Rows drawn from a dataset —
────────
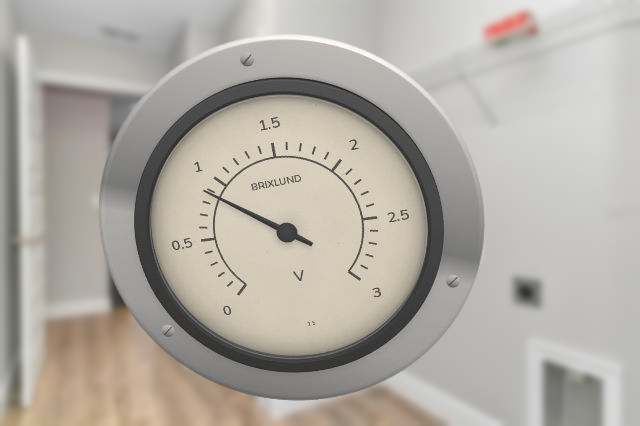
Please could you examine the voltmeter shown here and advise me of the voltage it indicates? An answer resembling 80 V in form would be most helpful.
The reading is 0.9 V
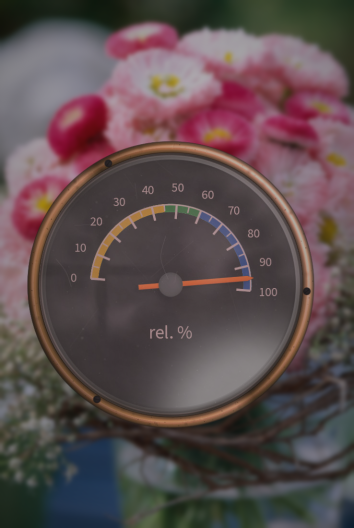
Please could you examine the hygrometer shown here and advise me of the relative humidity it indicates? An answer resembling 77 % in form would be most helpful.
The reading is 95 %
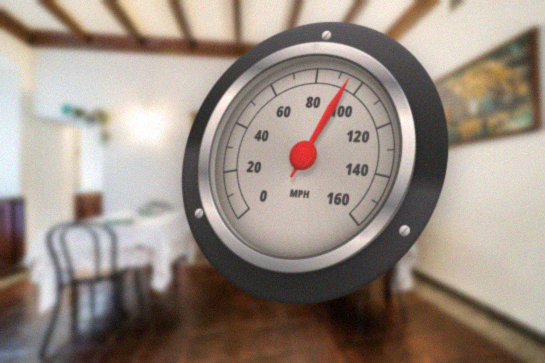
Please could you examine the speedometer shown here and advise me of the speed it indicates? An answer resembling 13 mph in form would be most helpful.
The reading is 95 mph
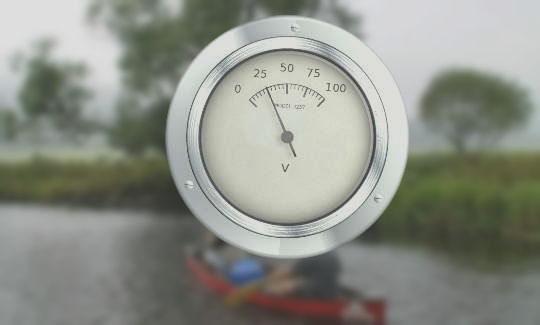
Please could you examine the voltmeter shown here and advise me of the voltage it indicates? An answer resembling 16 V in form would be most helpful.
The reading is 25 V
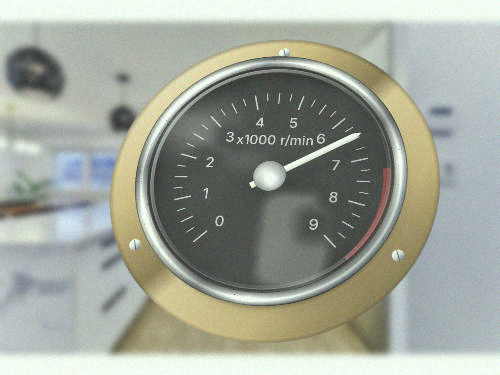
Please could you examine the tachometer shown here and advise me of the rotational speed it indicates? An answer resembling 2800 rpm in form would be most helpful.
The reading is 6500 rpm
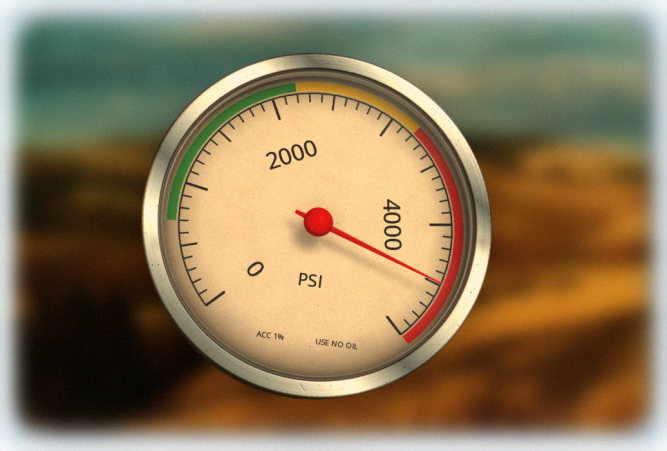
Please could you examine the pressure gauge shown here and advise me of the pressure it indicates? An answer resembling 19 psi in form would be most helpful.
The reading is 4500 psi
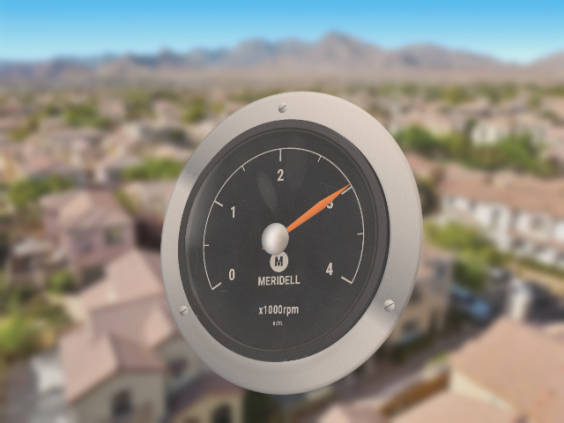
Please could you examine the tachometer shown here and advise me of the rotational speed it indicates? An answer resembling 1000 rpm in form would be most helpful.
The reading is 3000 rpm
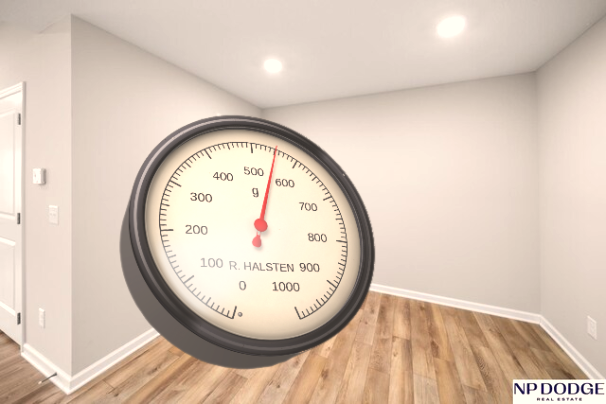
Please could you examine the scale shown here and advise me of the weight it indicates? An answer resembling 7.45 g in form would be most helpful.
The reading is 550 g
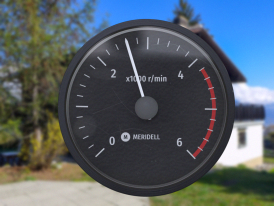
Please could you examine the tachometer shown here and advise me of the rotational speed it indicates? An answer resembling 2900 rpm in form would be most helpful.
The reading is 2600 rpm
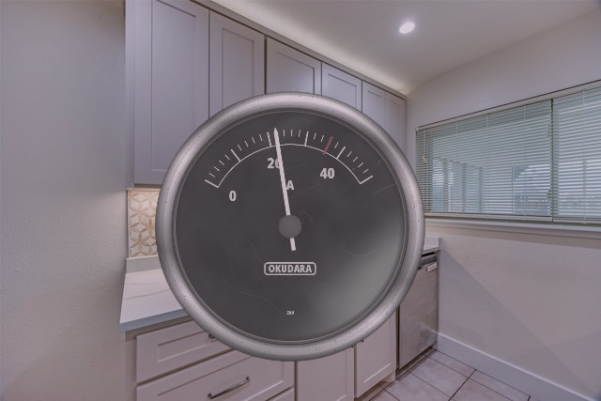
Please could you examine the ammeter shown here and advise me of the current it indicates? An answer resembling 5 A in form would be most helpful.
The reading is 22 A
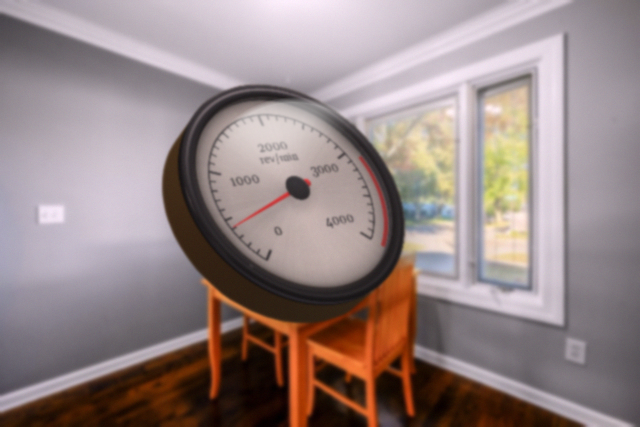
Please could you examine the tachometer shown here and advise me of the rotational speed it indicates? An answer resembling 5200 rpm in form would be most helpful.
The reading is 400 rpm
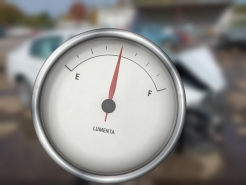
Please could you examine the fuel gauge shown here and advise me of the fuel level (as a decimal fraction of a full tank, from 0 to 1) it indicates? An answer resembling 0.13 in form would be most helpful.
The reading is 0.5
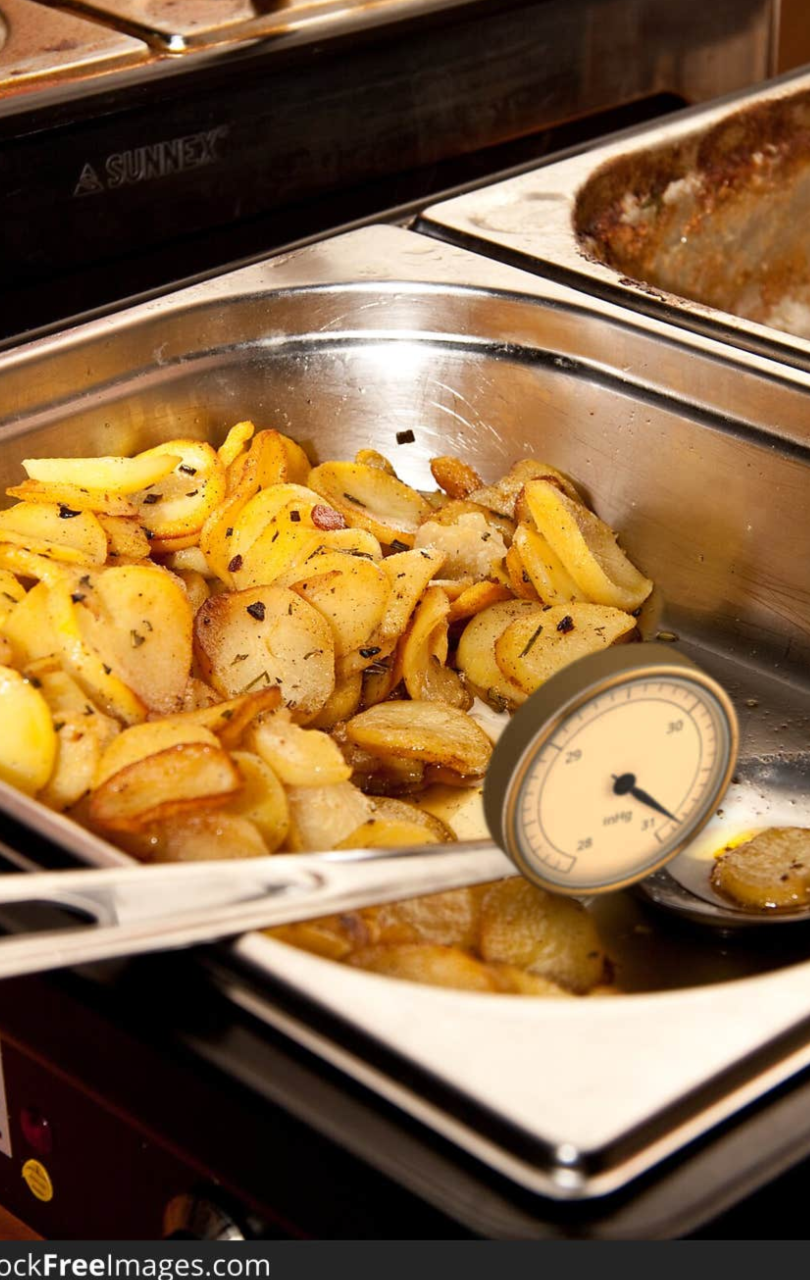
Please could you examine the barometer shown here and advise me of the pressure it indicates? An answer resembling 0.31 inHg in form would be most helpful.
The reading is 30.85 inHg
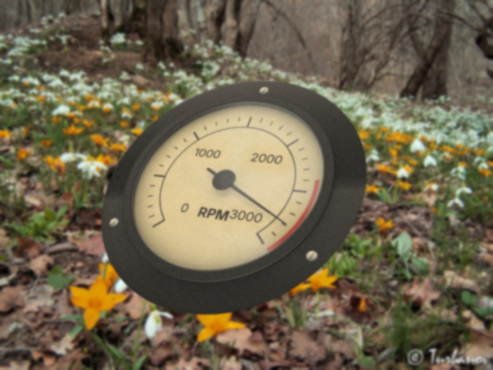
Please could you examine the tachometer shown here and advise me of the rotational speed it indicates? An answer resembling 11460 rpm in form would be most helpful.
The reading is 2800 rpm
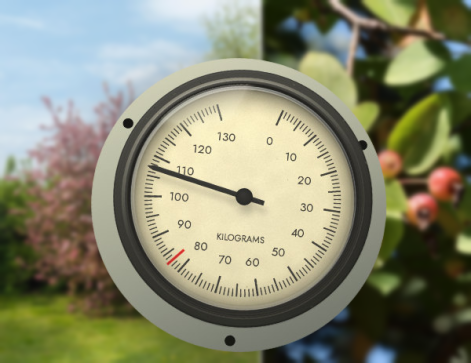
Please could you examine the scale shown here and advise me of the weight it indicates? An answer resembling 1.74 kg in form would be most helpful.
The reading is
────────
What the exercise asks —
Which lines in the rows above contain the string "voltage"? Return every such line in full, counting only matches with the same capitalization.

Reply —
Please could you examine the voltmeter shown here and advise me of the voltage it indicates? An answer resembling 80 V in form would be most helpful.
Please could you examine the voltmeter shown here and advise me of the voltage it indicates? An answer resembling 16 V in form would be most helpful.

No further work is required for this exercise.